The result is inflated vulnerability counts.
This creates operational friction across triage workflows, remediation planning, severity scoring, and engineering prioritization. Security teams may initially believe they are dealing with dozens of independent issues when the reality is a much smaller number of root causes.
Again, the challenge becomes signal-to-noise ratio rather than raw detection capability. Finding more issues only matters if teams can realistically prioritize and fix them.
7. Business Logic Vulnerabilities Remain Extremely Difficult
Business logic vulnerabilities remain one of the most challenging classes of issues for AI systems to detect reliably.
Unlike technical vulnerabilities that follow recognizable patterns, business logic flaws are highly context-dependent. They emerge from how systems are intended to operate within specific workflows, organizational rules, and human decision-making processes.
These issues can include fraud via process manipulation, abuse of refund flows, exploitation of approval chains, or misuse of legitimate features in unintended ways. Because there is no consistent signature or universal pattern, automated systems struggle to identify them reliably.
Detecting such issues typically requires adversarial thinking, domain knowledge, and an understanding of business intent that goes beyond code-level reasoning.
8. Technically Exploitable Does Not Always Mean Meaningful
Another recurring issue is that AI-generated findings can assume unrealistic exploit conditions. Some reports describe scenarios that require prior compromise, such as existing root access, authentication bypass, or control of infrastructure layers. While technically valid in isolation, these conditions may already represent a “post-breach” state, limiting their practical relevance.
For example, a statement like “an attacker with root access can disable logging” is correct, but does not meaningfully describe a vulnerability in most threat models.
Security impact depends on attacker position, trust boundaries, system architecture, and realistic exploitation paths. Without that context, technically correct findings can still be misleading in severity assessment.
Final Thoughts
Early Mythos-style evaluations show a consistent pattern: strong performance in pattern recognition and scalability, but limitations in contextual reasoning, validation, and business logic understanding.

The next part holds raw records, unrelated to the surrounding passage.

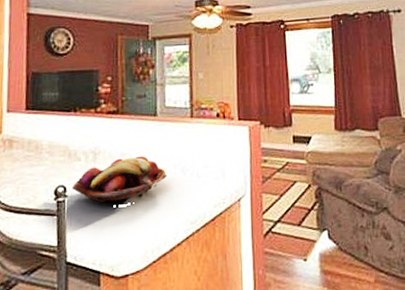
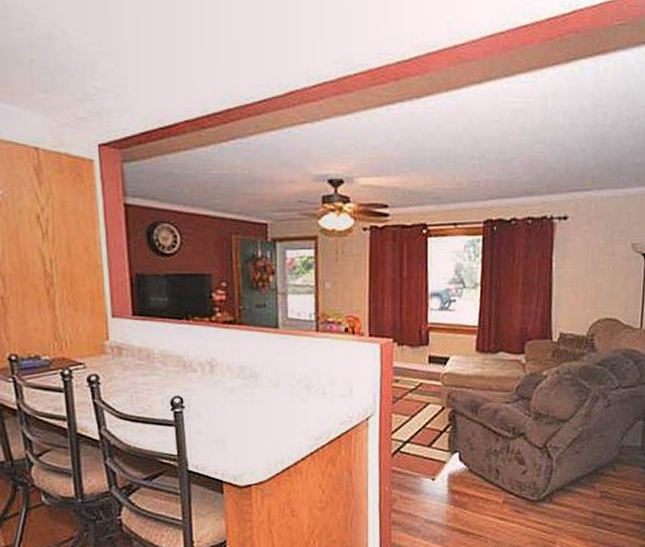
fruit basket: present [73,156,167,206] -> none [190,370,290,418]

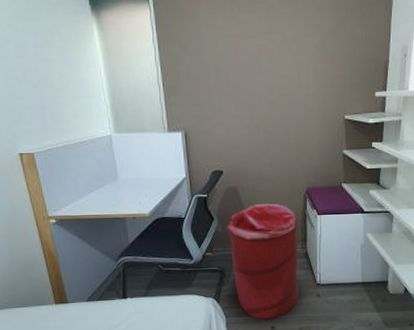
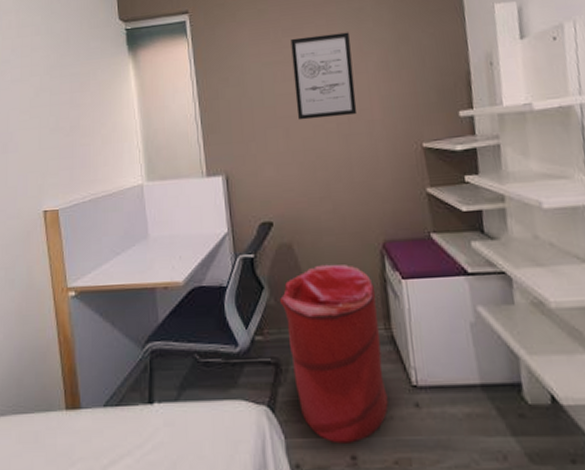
wall art: none [245,15,297,90] -> present [290,32,357,120]

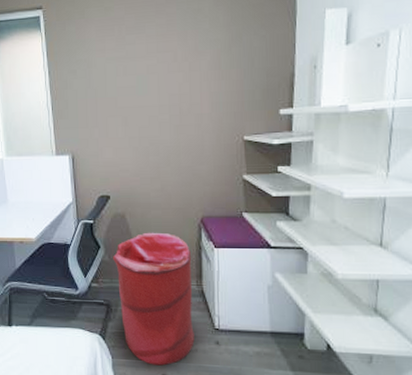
wall art: present [290,32,357,120] -> none [133,32,188,111]

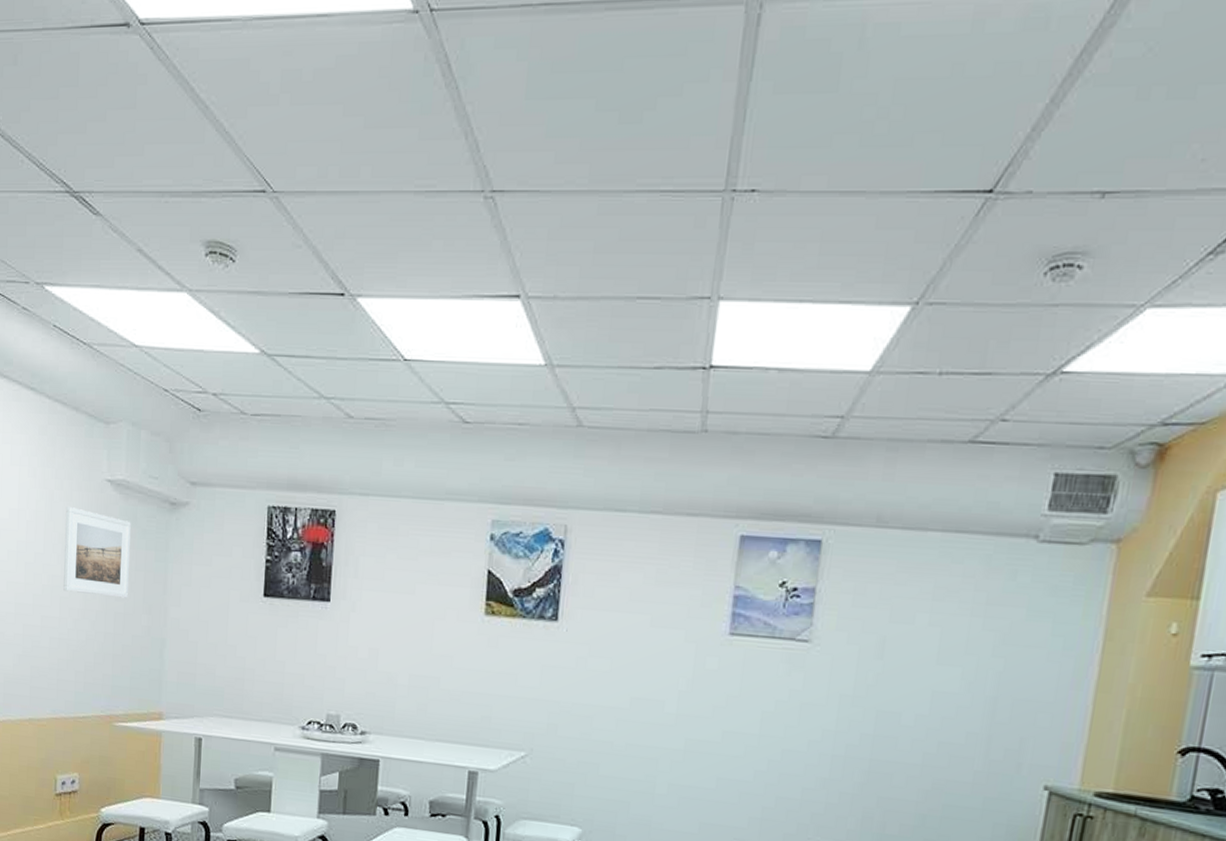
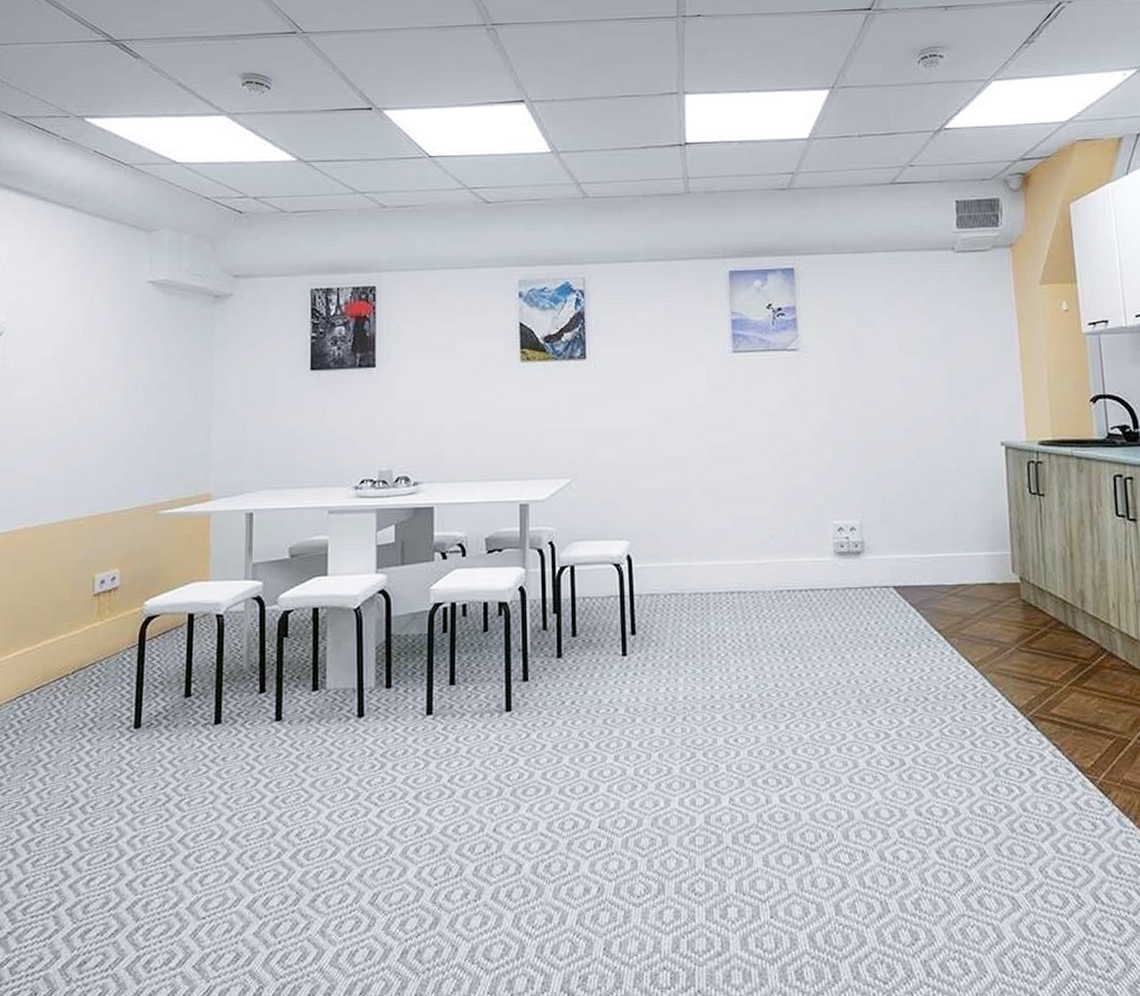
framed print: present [63,507,131,598] -> none [103,310,174,389]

Cybersecurity remains fundamentally context-driven. It is not only about identifying suspicious code, but about understanding real-world behavior, attacker intent, and meaningful risk within a system’s operational environment.
AI can significantly accelerate vulnerability discovery and improve coverage, but it does not remove the need for human judgment. The most realistic outcome is augmentation, where AI improves the productivity of security researchers rather than replacing them.